Paix et sécurité en Afrique centrale: les femmes des médias se positionnent

Elles sont réunies depuis hier à Yaoundé pour organiser leur participation à la résolution des conflits.

C’est à Yaoundé que les Femmes éditrices pour la paix et la sécurité en Afrique centrale (FEPPSAC) sont réunies pour baliser les voies d’une plus forte implication de leur genre dans la recherche de la quiétude et de la stabilité dans la sous-région. La problématique se pose en ces termes : beaucoup de foyers de conflits et d’insécurité existent dans la zone, les femmes constituent le plus grand nombre de victimes directes ou collatérales. Et quand vient le moment de constituer des groupes d’influence pour trouver des solutions, les femmes sont absentes ou très peu présentes. Aussi, celles des médias constituées en force d’action autour de FEPPSAC veulent-elles montrer leur détermination à défendre leur implication dans les processus de paix et de sécurité.
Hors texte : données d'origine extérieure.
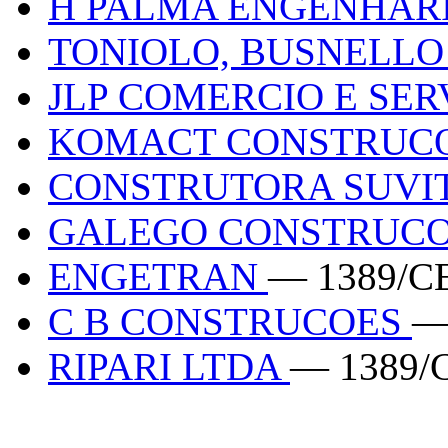
H PALMA ENGENHAR
TONIOLO, BUSNELLO
JLP COMERCIO E SE
KOMACT CONSTRUC
CONSTRUTORA SUVIT
GALEGO CONSTRUC
ENGETRAN
— 1389/C
C B CONSTRUCOES
—
RIPARI LTDA
— 1389/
La plateforme FEPPSAC est consciente qu’un réseau régional sera efficace, surtout que les femmes des médias n’en sont pas moins un pouvoir : le quatrième pouvoir est le leur aussi. Ces atouts suffisent pour constituer un groupe d’influence qui compte.
Comment imaginer les choses autrement dans un contexte de « résurgence des crises où le niveau des violences à l’égard des femmes reste extrême », s’étonne Mélissa Bendome, coordonnatrice régionale de FEPPSAC dont la mobilisation se veut internationale. « Le domaine de la paix et la sécurité a été trop longtemps dominé par les hommes militaires et politiques », constate aussi Annie Dumont, responsable des questions de genre au bureau régional des Nations unies pour l’Afrique centrale. Elles doivent commencer à s’impliquer en amont dans la prévention, suggère-t-elle. « La douceur de la femme, sa tendresse, sont d’autres atouts. Et c’est naturellement que les femmes éditrices devraient s’impliquer. Elles peuvent diffuser des messages de paix et d’apaisement des cœurs en direction des belligérants. Avec leurs collaborateurs, c’est une batterie de personnes que les femmes éditrices peuvent déployer dans la résolution des conflits », pense Marie Noel Guichi, membre de FEPPSAC.